Remaining uncertainty there are a few areas where remaining uncertainty–may cause trustees and company directors some angst in the initial period of the new powers being effective, for example:
- How TPR will determine what parties ‘ought to have known’? In the context of the new ‘conduct risking accrued benefits’ offence, this is key. In the final criminal sanctions policy TPR clarifies that they will look at the ‘circumstances as they were at the time of the act’ – but there are no further details on what this means in practice. It will be important for key decision makers (including company directors and trustees) to be asking the right questions to uncover what they “ought to know” in the context of corporate activity. This may be facilitated by developing checklists that are regularly considered by the corporate finance team, and having an information sharing agreement with the trustees, supported by regular (eg quarterly) updates from the company to the trustees – which may involve pension covenant advisers to support both the company and the trustees to identify what matters in the context of the particular group of companies.
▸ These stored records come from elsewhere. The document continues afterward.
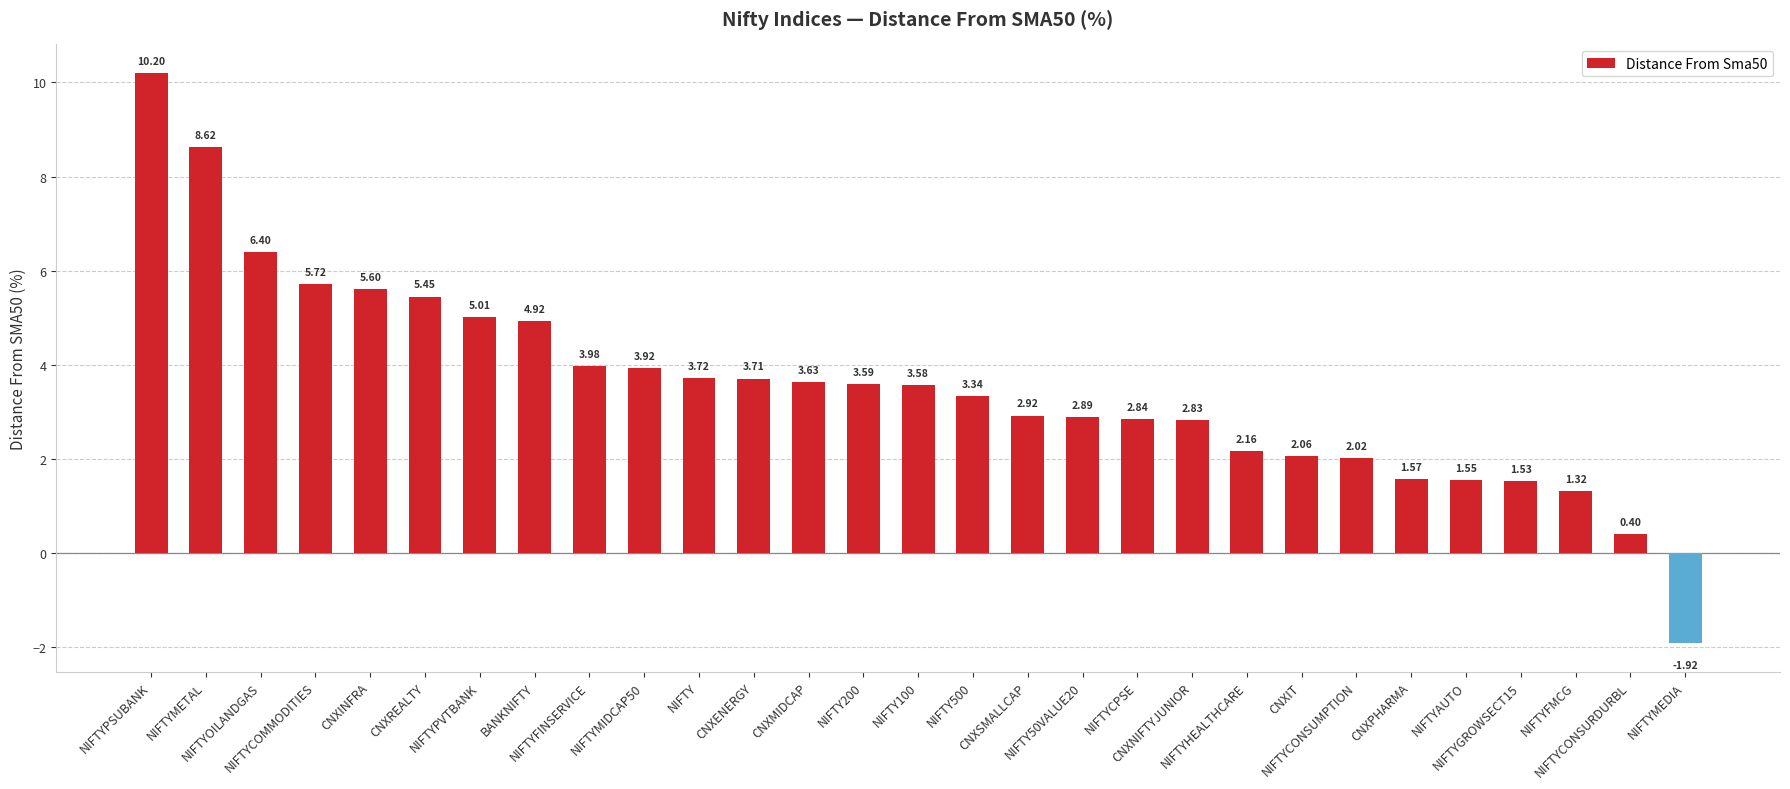

What is the difference between the maximum and minimum values?

12.1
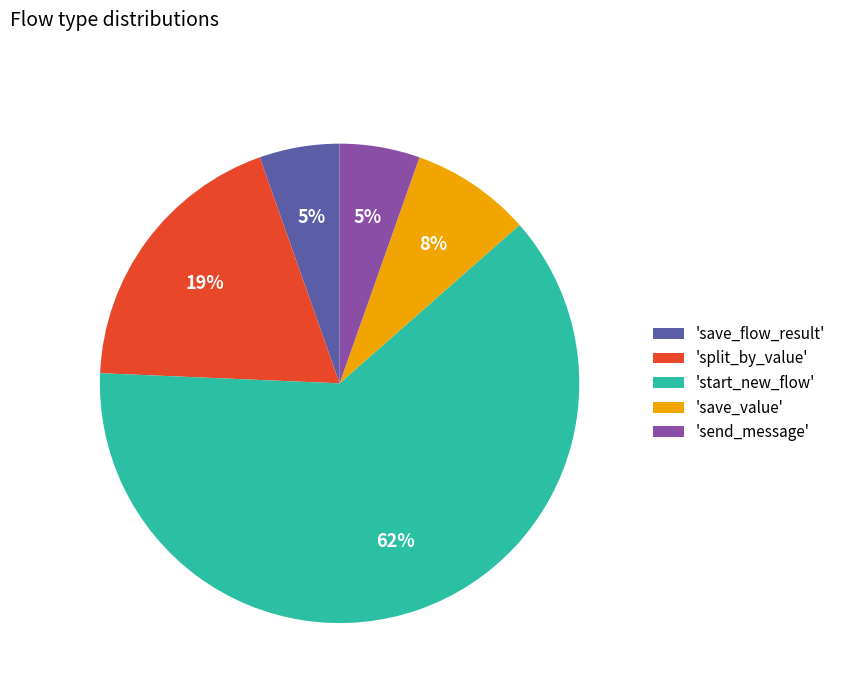

Do 'split_by_value' and 'save_flow_result' together represent more than half of the pie?

No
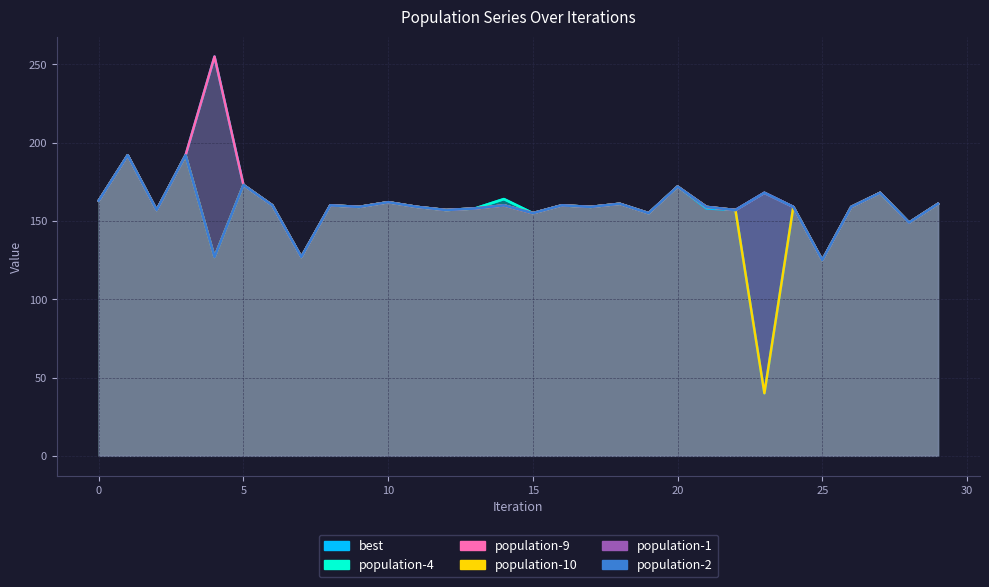

List the labels in order of population-10 value, largest first.

1, 3, 5, 20, 27, 0, 10, 18, 29, 6, 8, 14, 16, 9, 11, 17, 21, 24, 26, 13, 2, 12, 22, 15, 19, 28, 4, 7, 25, 23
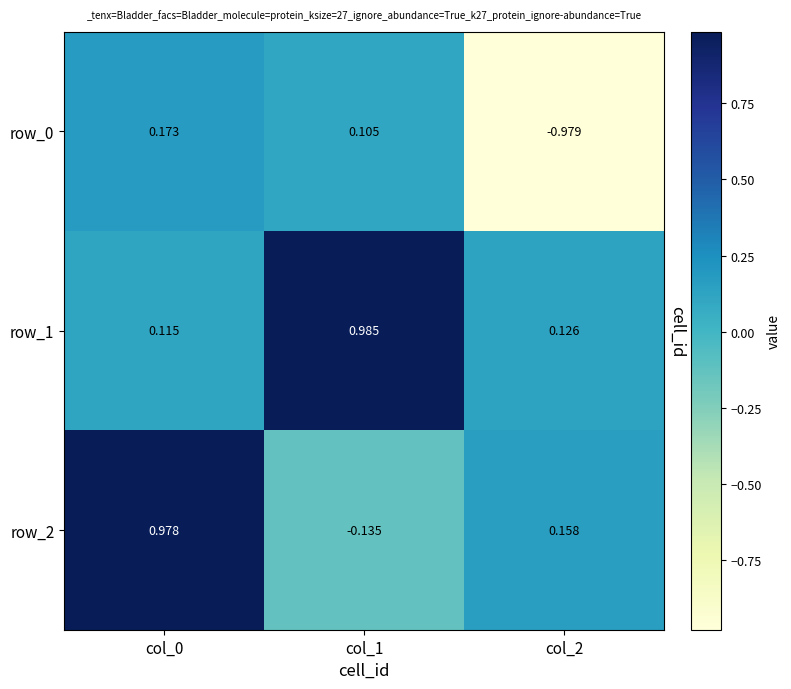

Rank the series at col_2 from highest to lowest value.

row_2, row_1, row_0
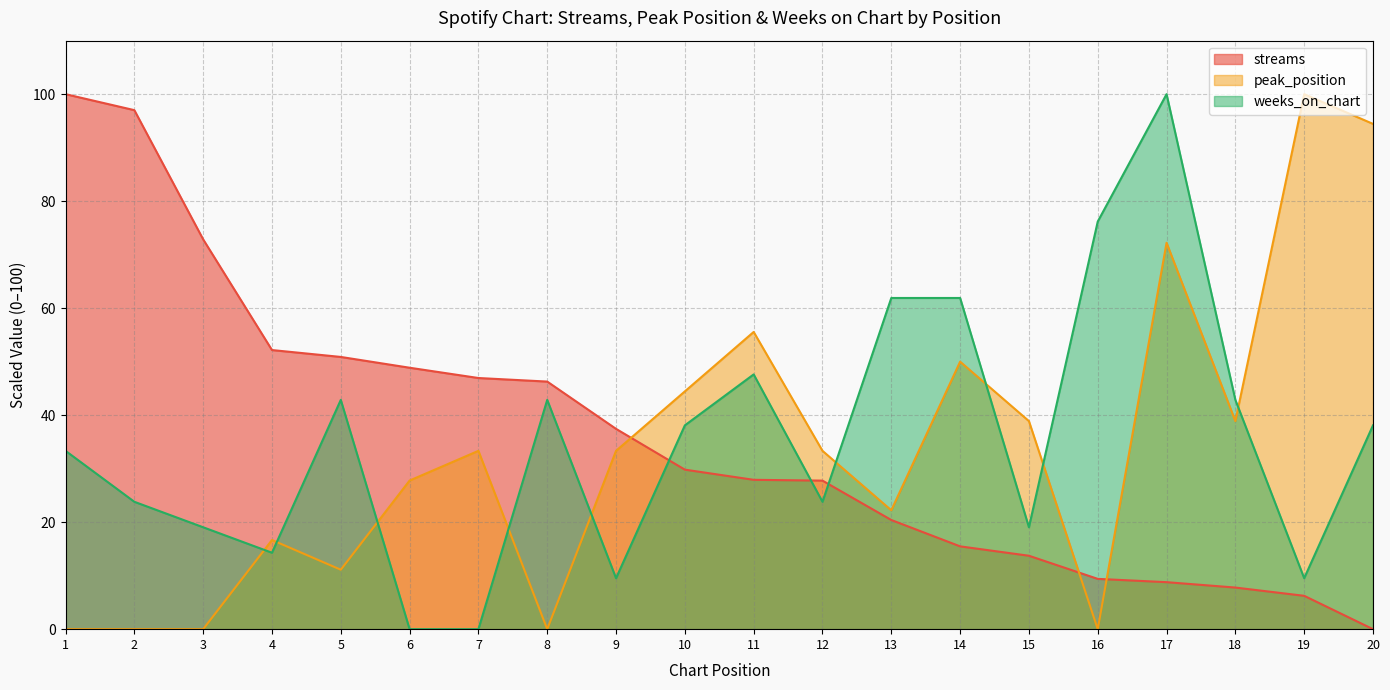

What is the greatest value displayed?

100.0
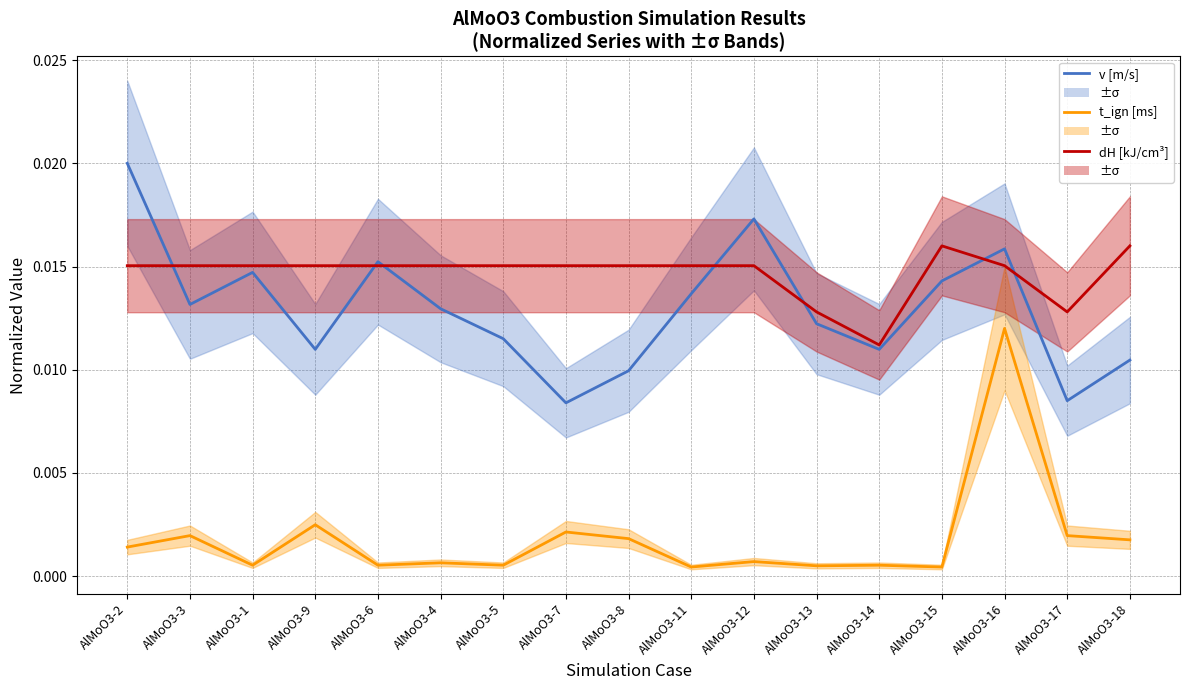

What is the label of the 10th point from the right?

AlMoO3-7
- What is considered ‘material’ in the context of the new Contribution Notice tests? TPR has chosen not to respond to requests for guidance on when the materiality thresholds of the two new Contribution Notice tests might be met – with references that these are specific to the circumstances. While it is perhaps understandable that TPR wants to remain intentionally vague and retain their discretion, this leaves considerable uncertainty for the rest of us.
- Can Clearance be sought for events which trigger the new Contribution Notice tests but aren’t ‘materially detrimental’ events?
The updated Clearance guidance appears to make a distinction between a Type A event (where Clearance can be sought) versus an event which may trigger the new Contribution Notice tests. And so it appears that Clearance will not be an option available to directors where a test might be triggered but where the event may not be materially detrimental. There are many examples of this, for example the payment of a material dividend that is covered by cash, by a business that provides its pension scheme with a strong covenant but has a low value balance sheet simply by the nature of its operations (eg a services based company such as an accountancy firm). So it appears that employers will need to take considerably more regulatory risk going forwards in some situations – and trustees may seek to leverage such situations to gain extra mitigation for the scheme.
These new powers have been a long time coming and many sponsors and trustees will have felt overwhelmed with the raft of consultations and requirements that have been published since the Pension Schemes Act became law earlier this year.
With the new powers raising the bar when it comes to TPR’s oversight of corporate activity, sponsors and schemes need to tread carefully and cautiously to avoid falling foul of the rules. Where corporate activity and ‘acts’ could impact the covenant to a pension scheme, companies and trustees will need to understand where the new regulatory boundaries lie and have robust governance processes in place and clear records of decision-making which TPR could request sight of as part of a future investigation.